Several ways of incorporating interactivity into data visualizations, specifically in web applications, are covered in Chapter 14, and live, interactive examples of the options discussed are available through links to the author’s website (robertgrantstats.co.uk/dataviz-book.html). He explores a range of interactivity levels, from simple to moderately complex, and briefly goes over online methods for analyzing spatial data as well. The chapter concludes with the important topics of online security and data confidentiality.

The last two chapters round out the book with a look at “Big data” (Chapter 15), and “Visualization as part of a bigger package” (Chapter 16). The concept of big data is explained, and recommendations are made on how to visualize data that can be “too big” and/or “too fast.” The author also discusses how to combine and juxtapose multiple types of visualizations into a bigger package such as a dashboard or a poster, and how to incorporate user testing into the project development cycle to ensure the package is successful in getting the information across.

Not mentioned in the book’s preface is Section IV, “Closing remarks.” It provides the reader with a list of skill-developing resources and a chapter-by-chapter list of websites and books for the data and graphics used along with additional books for future reading specific to chapter topics. There are, however, neither any actual remarks, nor any neat wrapping up of the concepts presented—and while the book may not need such remarks, this final section should be renamed to match its content more appropriately.

Overall, this book is a great resource for anyone working in data visualization. With just over two hundred pages, many dominated by graphics, it is a quick read that introduces a plethora of visualization techniques. Most of the example graphics are simple and effective demonstrations, and are taken from a variety of fields. The importance of clear and effective graphics, driven by a clear understanding of the visualization’s target audience, is emphasized throughout the book. The lists of further readings and the materials available in the final section of the book and the author’s GitHub site (github.com/robertgrant/dataviz-book) serve as great resources for deeper dives into the information and graphics presented.

However, many of the book’s topics are covered in such brevity that the reader is often required to utilize additional resources, such as those provided in Section IV, for further explanation; readers without a background in statistics will likely need to look even further afield.

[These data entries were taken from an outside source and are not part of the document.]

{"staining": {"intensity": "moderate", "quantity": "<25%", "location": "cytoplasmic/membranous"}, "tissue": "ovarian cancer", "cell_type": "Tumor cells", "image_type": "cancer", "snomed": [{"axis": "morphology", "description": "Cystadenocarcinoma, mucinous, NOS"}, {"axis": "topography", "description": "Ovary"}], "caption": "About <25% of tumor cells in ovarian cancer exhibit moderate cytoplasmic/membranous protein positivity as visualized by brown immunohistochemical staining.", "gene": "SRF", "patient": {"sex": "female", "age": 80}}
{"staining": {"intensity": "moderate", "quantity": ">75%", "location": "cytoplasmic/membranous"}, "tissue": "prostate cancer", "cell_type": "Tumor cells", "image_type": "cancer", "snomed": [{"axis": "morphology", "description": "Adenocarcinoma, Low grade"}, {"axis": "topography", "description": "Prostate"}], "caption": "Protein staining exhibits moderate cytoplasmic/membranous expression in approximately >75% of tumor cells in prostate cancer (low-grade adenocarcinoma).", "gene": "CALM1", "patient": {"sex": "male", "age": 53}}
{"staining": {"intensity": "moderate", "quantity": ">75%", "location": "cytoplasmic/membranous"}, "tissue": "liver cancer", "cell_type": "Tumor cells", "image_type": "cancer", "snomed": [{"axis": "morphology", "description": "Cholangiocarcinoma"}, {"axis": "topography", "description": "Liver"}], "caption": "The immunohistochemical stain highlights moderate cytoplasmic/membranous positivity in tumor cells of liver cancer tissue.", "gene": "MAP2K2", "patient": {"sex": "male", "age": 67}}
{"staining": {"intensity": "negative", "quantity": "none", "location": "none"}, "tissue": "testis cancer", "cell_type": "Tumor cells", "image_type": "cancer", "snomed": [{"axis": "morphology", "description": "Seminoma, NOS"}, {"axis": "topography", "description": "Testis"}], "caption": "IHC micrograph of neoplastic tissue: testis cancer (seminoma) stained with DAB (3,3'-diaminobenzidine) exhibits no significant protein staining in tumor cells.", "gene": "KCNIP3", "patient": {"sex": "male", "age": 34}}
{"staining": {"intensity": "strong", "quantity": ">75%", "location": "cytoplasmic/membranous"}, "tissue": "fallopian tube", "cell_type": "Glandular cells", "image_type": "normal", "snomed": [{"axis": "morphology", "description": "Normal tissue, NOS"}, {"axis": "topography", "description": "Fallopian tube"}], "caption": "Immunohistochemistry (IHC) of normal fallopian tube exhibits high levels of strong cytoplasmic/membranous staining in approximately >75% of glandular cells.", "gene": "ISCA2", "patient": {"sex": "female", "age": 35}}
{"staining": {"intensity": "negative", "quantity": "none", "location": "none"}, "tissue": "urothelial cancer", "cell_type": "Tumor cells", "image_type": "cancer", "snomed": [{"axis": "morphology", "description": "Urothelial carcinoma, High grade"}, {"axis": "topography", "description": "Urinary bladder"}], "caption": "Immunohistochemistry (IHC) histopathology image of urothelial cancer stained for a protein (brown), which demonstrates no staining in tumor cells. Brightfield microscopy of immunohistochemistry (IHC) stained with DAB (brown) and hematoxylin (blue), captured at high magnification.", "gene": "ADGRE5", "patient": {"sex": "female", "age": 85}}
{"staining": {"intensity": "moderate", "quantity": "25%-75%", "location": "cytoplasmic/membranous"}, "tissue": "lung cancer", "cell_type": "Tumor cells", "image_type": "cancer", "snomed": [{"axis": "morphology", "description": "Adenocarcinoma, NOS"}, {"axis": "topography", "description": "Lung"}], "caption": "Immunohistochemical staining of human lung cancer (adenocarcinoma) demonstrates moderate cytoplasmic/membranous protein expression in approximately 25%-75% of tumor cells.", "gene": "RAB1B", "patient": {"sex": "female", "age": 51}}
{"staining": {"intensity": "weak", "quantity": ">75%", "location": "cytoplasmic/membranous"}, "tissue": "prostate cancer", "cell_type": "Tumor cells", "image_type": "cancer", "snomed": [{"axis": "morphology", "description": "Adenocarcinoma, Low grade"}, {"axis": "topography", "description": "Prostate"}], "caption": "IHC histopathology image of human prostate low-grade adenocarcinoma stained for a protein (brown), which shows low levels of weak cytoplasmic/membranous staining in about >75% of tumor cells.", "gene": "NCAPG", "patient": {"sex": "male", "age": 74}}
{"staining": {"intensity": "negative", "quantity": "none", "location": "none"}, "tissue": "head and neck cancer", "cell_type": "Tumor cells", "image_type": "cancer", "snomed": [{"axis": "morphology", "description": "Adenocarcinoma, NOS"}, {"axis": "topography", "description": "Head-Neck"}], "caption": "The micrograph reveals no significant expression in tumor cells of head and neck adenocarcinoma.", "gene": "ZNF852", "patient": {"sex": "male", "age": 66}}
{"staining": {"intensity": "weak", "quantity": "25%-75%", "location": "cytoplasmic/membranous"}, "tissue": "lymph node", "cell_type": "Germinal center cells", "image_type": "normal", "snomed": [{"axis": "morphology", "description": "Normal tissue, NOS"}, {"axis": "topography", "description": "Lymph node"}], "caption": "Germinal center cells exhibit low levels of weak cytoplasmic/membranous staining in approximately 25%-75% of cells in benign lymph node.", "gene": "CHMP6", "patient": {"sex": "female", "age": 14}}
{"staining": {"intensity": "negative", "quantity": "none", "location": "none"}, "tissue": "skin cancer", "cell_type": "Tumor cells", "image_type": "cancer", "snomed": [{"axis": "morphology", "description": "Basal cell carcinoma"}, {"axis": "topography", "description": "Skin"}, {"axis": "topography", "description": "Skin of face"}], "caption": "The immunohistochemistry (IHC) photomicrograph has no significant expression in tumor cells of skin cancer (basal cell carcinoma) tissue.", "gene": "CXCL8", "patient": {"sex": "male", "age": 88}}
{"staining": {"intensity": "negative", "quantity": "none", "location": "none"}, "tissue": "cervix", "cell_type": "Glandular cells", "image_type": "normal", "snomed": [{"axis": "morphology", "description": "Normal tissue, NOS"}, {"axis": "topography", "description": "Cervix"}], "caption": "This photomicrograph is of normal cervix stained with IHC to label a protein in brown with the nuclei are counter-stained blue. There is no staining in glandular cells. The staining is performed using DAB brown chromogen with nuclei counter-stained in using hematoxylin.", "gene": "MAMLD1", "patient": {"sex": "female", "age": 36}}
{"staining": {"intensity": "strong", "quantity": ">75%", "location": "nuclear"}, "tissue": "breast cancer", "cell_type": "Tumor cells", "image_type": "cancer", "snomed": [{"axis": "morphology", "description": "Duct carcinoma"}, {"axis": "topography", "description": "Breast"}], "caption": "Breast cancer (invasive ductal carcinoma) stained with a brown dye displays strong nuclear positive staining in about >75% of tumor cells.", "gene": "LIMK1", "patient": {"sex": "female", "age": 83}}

Furthermore, some of the example graphics seem obscure and will likely be confusing to any novice data analyst. It was also disappointing to find that, despite having the term “Maps” featured in the title, Data Visualization: Charts, Maps, and Interactive Graphics has only 14 pages dedicated to mapping.

Despite the brevity with which each topic is covered, this book serves as a great primer to the multitude of techniques available to data analysts and meets its goal of providing a “broad overview that covers a lot but not in great detail” (xxiii). With so many practicing data science professionals having never received any formal training in visualization, there is a clear and pressing need for it to be read widely. Whether new to the field of data science or an experienced practitioner, all readers can benefit from Data Visualization: Charts, Maps, and Interactive Graphics, and I expect that it will inspire many analysts to explore the broad field of data visualization even further.